Emile, it appeared, was still pressing for payment of the bill and refused to supply any more clothes. However, neither age nor custom had staled the splendour of the purple velvet gown and the jewellery--Madame Ypsilante always wore a great deal of jewellery--was dazzling.
The king seemed a little uneasy, and after dinner spoke to Gorman about the Megalian Order of the Pink Vulture.
"You are magnificent, Gorman," he said, "and your English press! Ah, my friend, if you had been Prime Minister in Megalia, and if there had been newspapers, I might to-day be sitting on the throne, though I do not want to, not at all. The throne of Megalia is what you call a hot spot. But my friend is it wise? There must be someone who knows that the Pink Vulture of Megalia is not an antique. It is, as the English say, mid-Victorian. 1865, Gorman. That is the date; and someone will know that."
"I daresay," said Gorman, "that there may be two or three people who know; but they haven't opened their mouths so far and before they do we ought to have Bilkins' checque safe."
"How much?" said Madame. "That is the thing which matters."

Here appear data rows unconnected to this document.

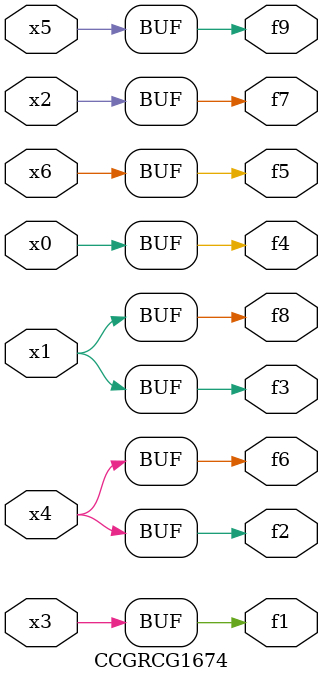
<source format=v>
module CCGRCG1674(
	input x0, x1, x2, x3, x4, x5, x6,
	output f1, f2, f3, f4, f5, f6, f7, f8, f9
);
	assign f1 = x3;
	assign f2 = x4;
	assign f3 = x1;
	assign f4 = x0;
	assign f5 = x6;
	assign f6 = x4;
	assign f7 = x2;
	assign f8 = x1;
	assign f9 = x5;
endmodule

</source>
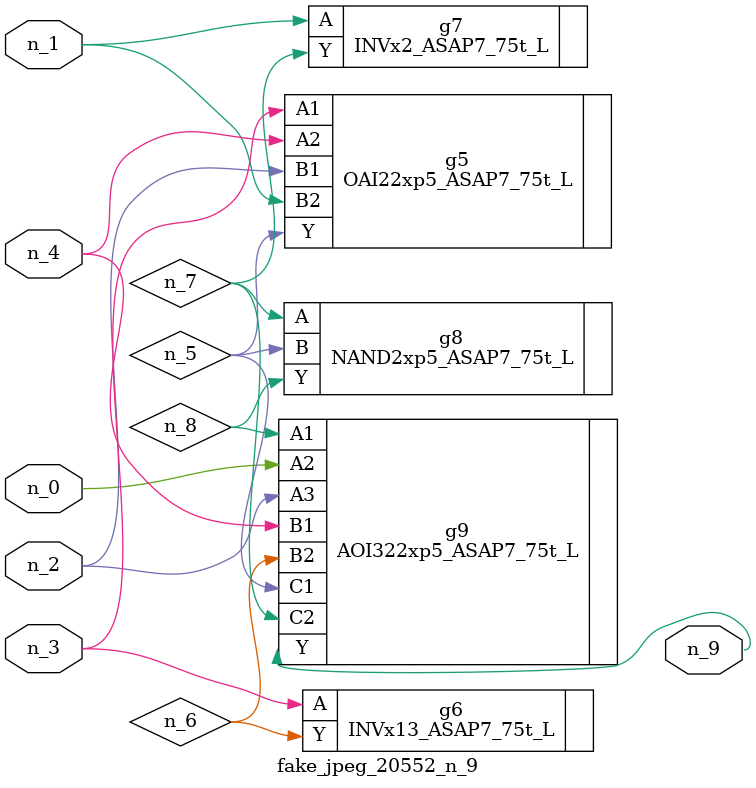
<source format=v>
module fake_jpeg_20552_n_9 (n_3, n_2, n_1, n_0, n_4, n_9);

input n_3;
input n_2;
input n_1;
input n_0;
input n_4;

output n_9;

wire n_8;
wire n_6;
wire n_5;
wire n_7;

OAI22xp5_ASAP7_75t_L g5 ( 
.A1(n_3),
.A2(n_4),
.B1(n_2),
.B2(n_1),
.Y(n_5)
);

INVx13_ASAP7_75t_L g6 ( 
.A(n_3),
.Y(n_6)
);

INVx2_ASAP7_75t_L g7 ( 
.A(n_1),
.Y(n_7)
);

NAND2xp5_ASAP7_75t_L g8 ( 
.A(n_7),
.B(n_5),
.Y(n_8)
);

AOI322xp5_ASAP7_75t_L g9 ( 
.A1(n_8),
.A2(n_0),
.A3(n_2),
.B1(n_4),
.B2(n_6),
.C1(n_5),
.C2(n_7),
.Y(n_9)
);


endmodule
</source>
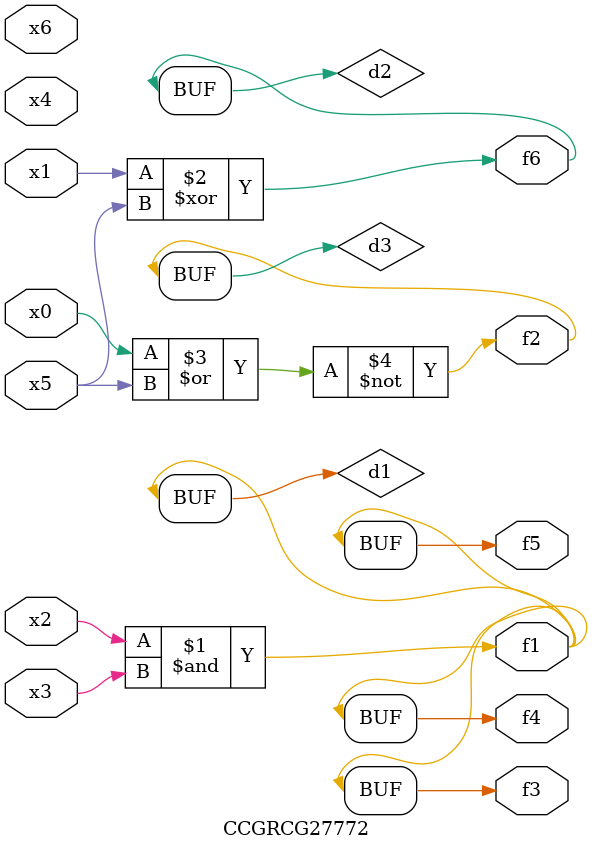
<source format=v>
module CCGRCG27772(
	input x0, x1, x2, x3, x4, x5, x6,
	output f1, f2, f3, f4, f5, f6
);

	wire d1, d2, d3;

	and (d1, x2, x3);
	xor (d2, x1, x5);
	nor (d3, x0, x5);
	assign f1 = d1;
	assign f2 = d3;
	assign f3 = d1;
	assign f4 = d1;
	assign f5 = d1;
	assign f6 = d2;
endmodule

</source>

"After he's read the list of distinguished men who held the order in the past and digested the names of all the generals and people who've just been given it, we may fairly expect £5,000. We'll screw him up a bit if we can, but we won't take a penny less. Considering the row there'll be afterwards, when Bilkins finds out, we ought to get £10,000. It will be most unpleasant, and it's bound to come. Most of the others will refuse the Order as soon as they hear they've been given it, and Bilkins will storm horribly and say he has been swindled, not that there is any harm in swindling Bilkins. After that egg racket of his he deserves to be swindled. Still it won't be nice to have to listen to him."

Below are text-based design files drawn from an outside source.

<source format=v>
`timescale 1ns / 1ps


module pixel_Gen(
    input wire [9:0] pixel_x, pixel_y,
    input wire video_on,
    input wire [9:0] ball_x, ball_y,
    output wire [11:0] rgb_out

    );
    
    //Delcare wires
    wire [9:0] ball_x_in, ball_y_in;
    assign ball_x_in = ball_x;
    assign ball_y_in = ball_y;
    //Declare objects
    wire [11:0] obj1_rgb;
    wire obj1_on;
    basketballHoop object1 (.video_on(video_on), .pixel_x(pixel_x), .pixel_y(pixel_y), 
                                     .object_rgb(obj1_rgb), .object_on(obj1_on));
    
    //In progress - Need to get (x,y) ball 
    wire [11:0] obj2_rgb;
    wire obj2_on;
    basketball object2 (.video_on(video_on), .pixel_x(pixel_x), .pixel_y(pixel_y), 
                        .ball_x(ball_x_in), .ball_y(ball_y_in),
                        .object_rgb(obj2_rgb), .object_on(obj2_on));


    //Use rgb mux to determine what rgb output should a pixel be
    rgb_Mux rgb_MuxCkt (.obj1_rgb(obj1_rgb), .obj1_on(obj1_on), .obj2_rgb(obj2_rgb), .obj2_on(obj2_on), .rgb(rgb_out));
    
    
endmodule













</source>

"Bah!" said Madame, "we shall have the cash."
"And it was not I," said the king, "who said that the Duke of Wellington wore the Pink Vulture. It was not Corinne. It was not you, Gorman, It was the newspapers. When Bilkins come to us we say 'Bah! Go to The Times, Sir Bilkins, go to The Daily Mail.' There is no more for Bilkins to say then."

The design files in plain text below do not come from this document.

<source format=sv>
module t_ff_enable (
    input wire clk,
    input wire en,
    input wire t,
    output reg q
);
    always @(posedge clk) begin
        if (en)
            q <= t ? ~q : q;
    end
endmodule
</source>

"One comfort," said Gorman, "is that he can't take a legal action of any kind."
Their fears were, as it turned out, unfounded. Bilkins, having paid, not £5,000 but £6,000, for the Megalian Order, was not anxious to advertise the fact that he had made a bad bargain. Indeed he may be said to have got good value for his money. He has not many opportunities of wearing the ribbon and the star; but he describes himself on his visiting cards and at the head of his business note paper as "Sir Timothy Bilkins, K.C.O.P.V.M." Nobody knows what the letters stand for, and it is generally believed that Bilkins has been knighted in the regular way for services rendered to the country during the war. The few who remember his deal in eggs are forced to suppose that the stories told about that business at the time were slander. Lady Bilkins, who was present at the ceremony of in-vesture, often talks of the "dear King and Queen of Megalia." Madame Ypsilante can, when she chooses, look quite like a real queen.